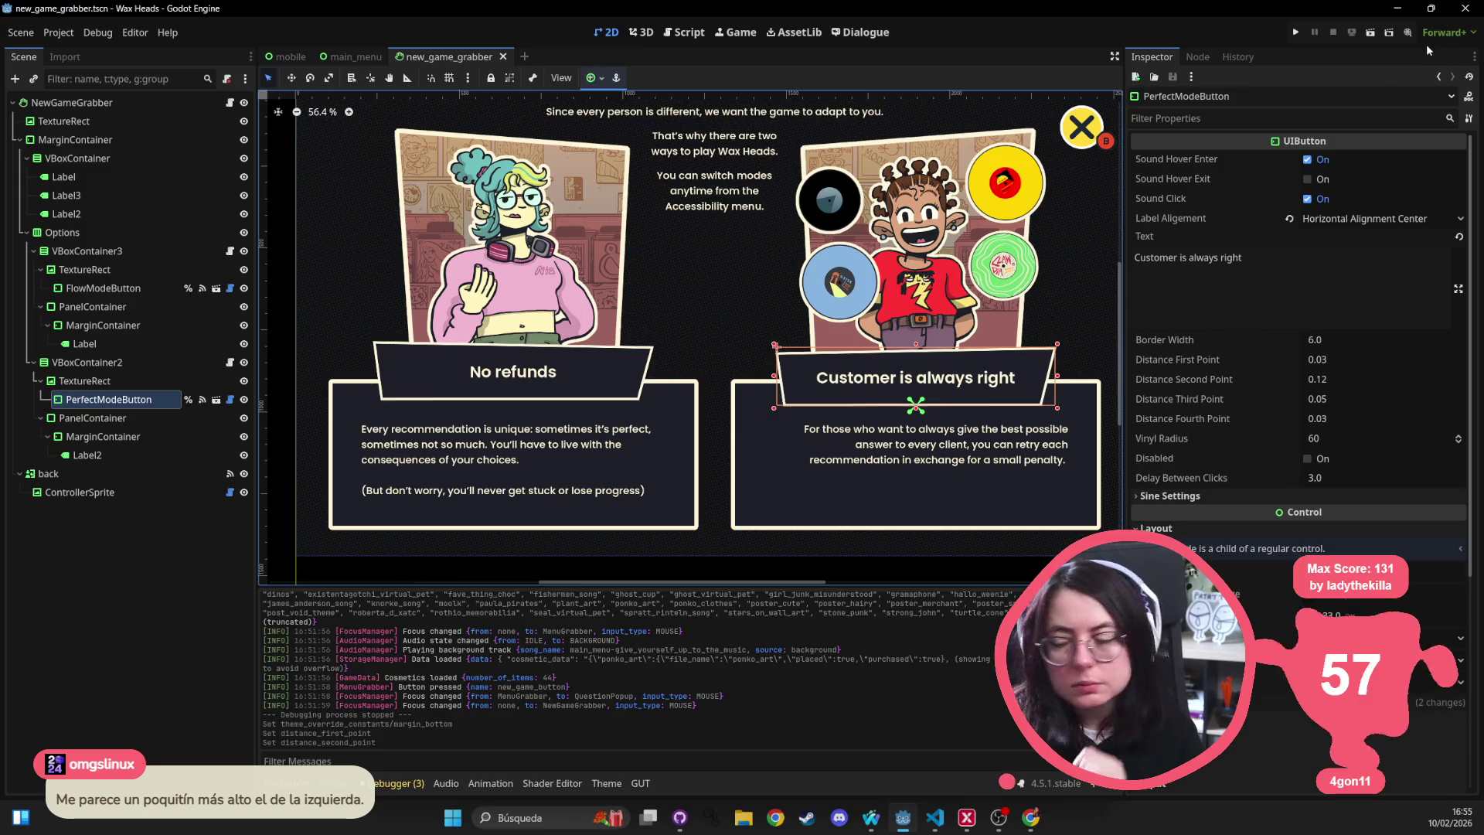
Run the game, start Neues Spiel with JA, arrow between both mode cards, then close the selection.
click(1296, 34)
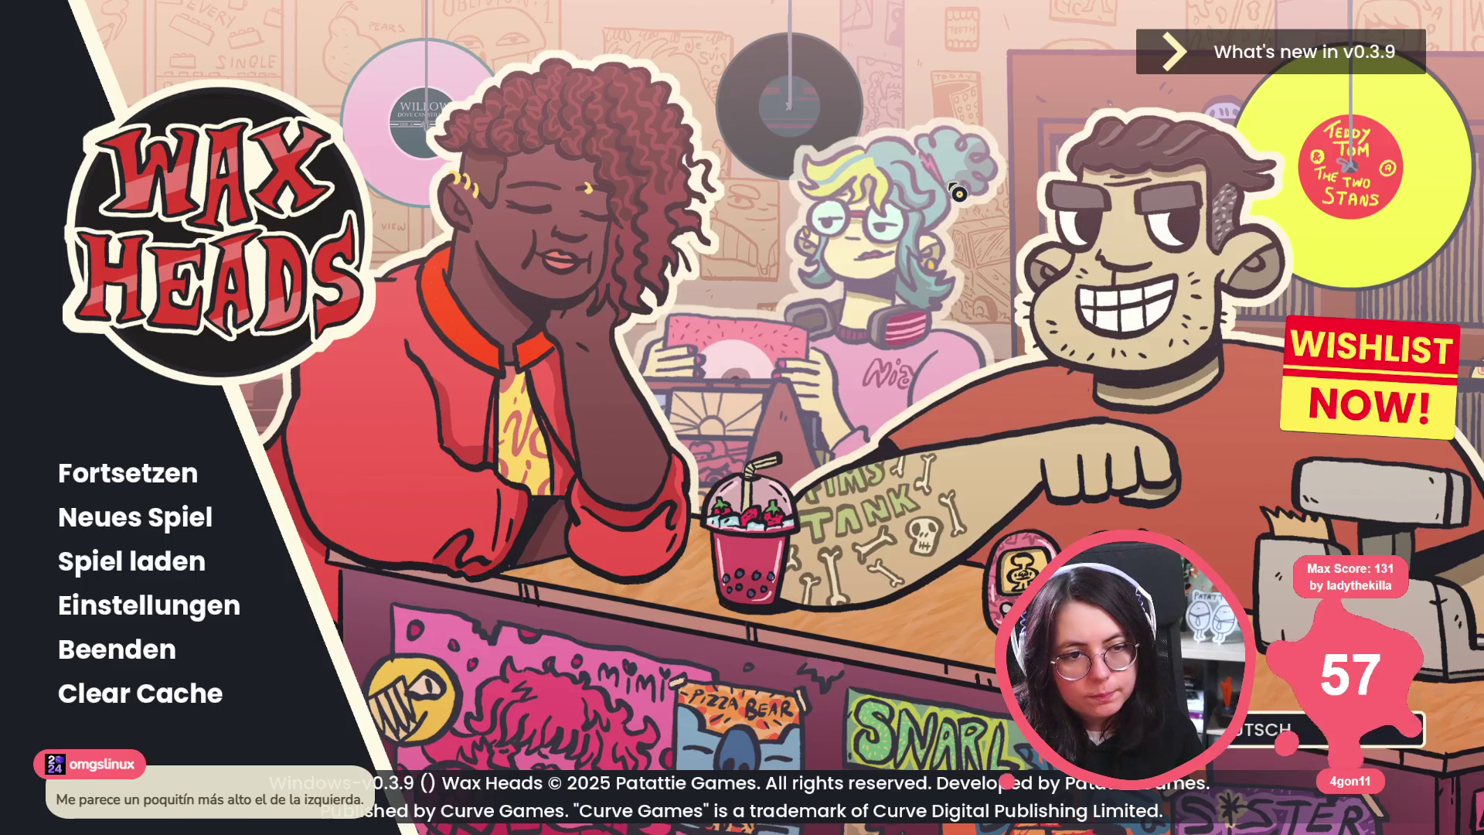
click(138, 527)
click(588, 466)
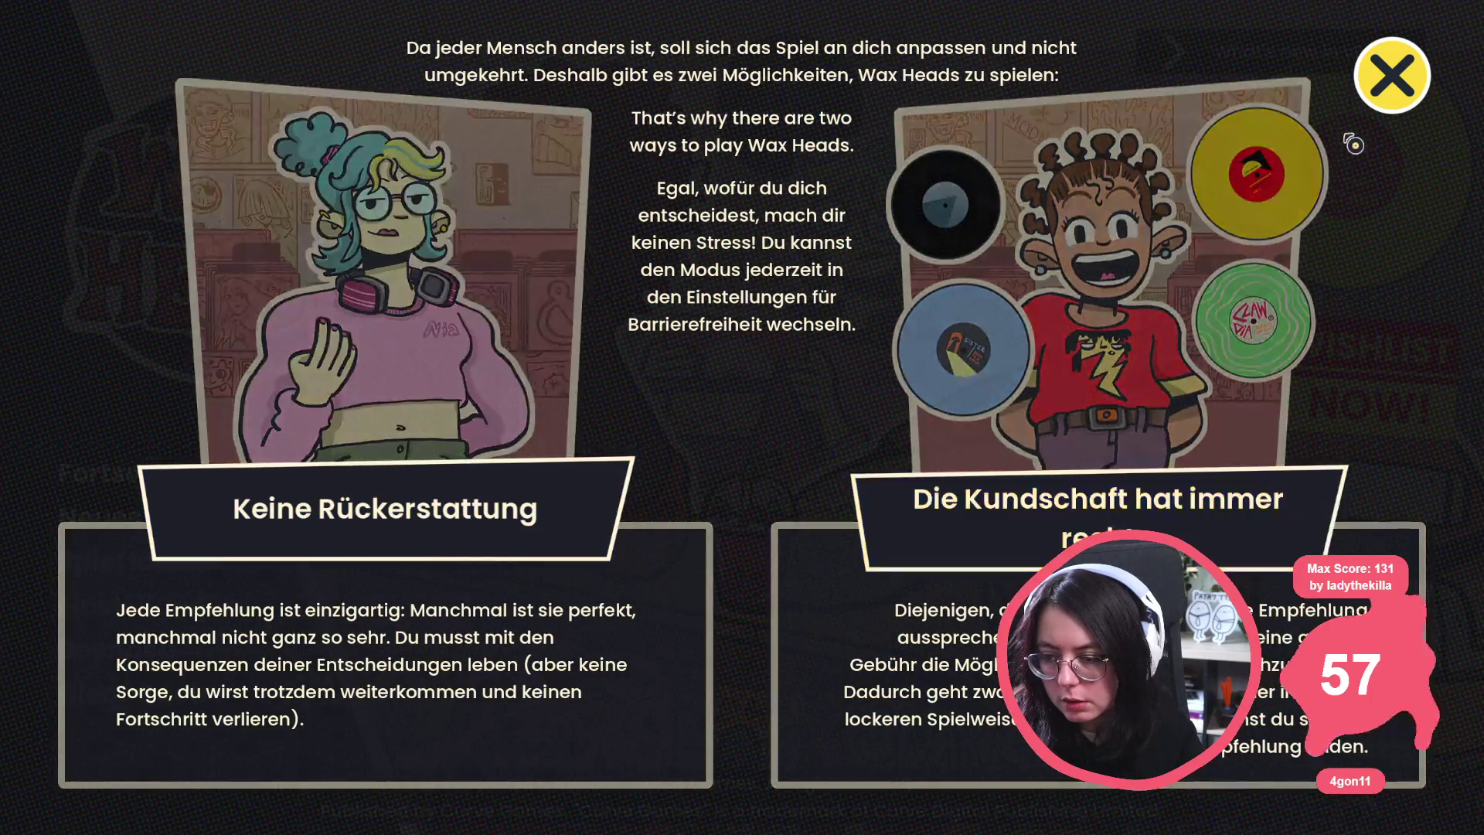
key(Left)
key(Right)
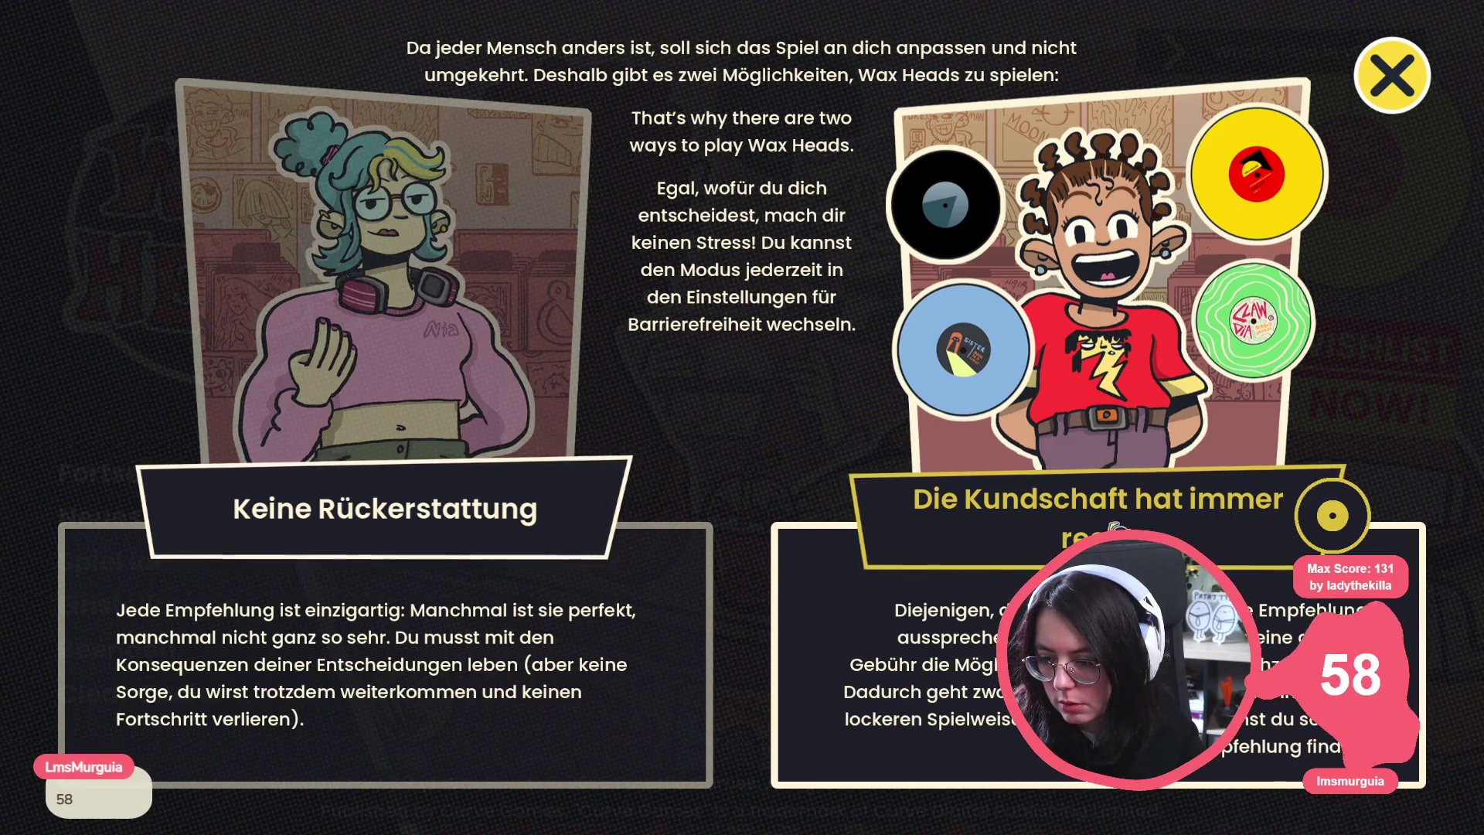
click(1408, 96)
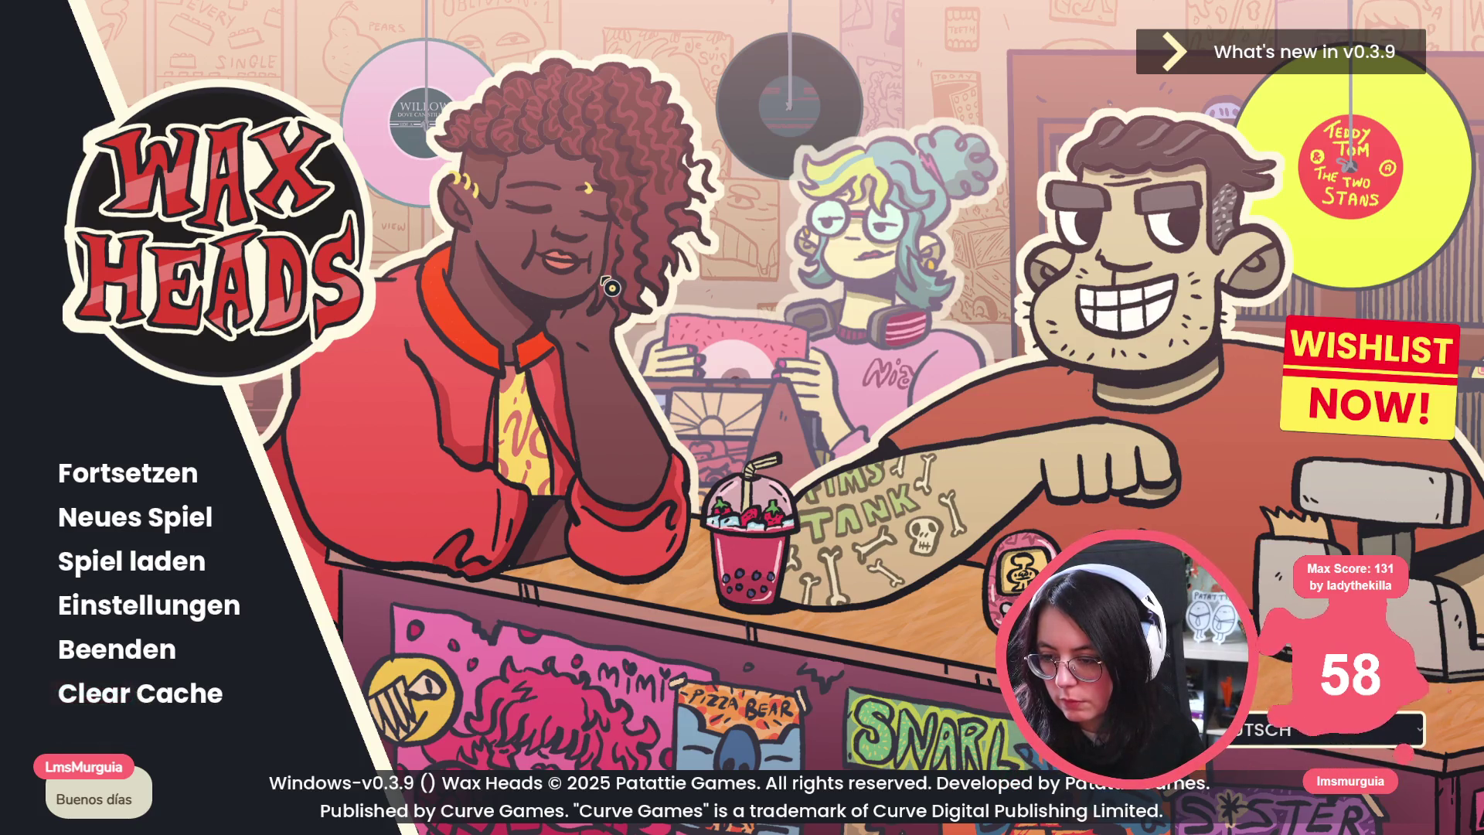
Expand the What's new in v0.3.9 patch notes on the main menu.
click(1281, 66)
click(1280, 66)
click(1280, 65)
drag(1414, 85, 1388, 262)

## [PROBLEM TO WORK ON]
Output the records exactly, please. The pictures are not part of the copy.

## [THE ANSWER]
Run the game, start Neues Spiel with JA, arrow between both mode cards, then close the selection.
click(1296, 34)
click(138, 527)
click(588, 466)
key(Left)
key(Right)
click(1408, 96)
Expand the What's new in v0.3.9 patch notes on the main menu.
click(1281, 66)
click(1280, 66)
click(1280, 65)
drag(1414, 85, 1388, 262)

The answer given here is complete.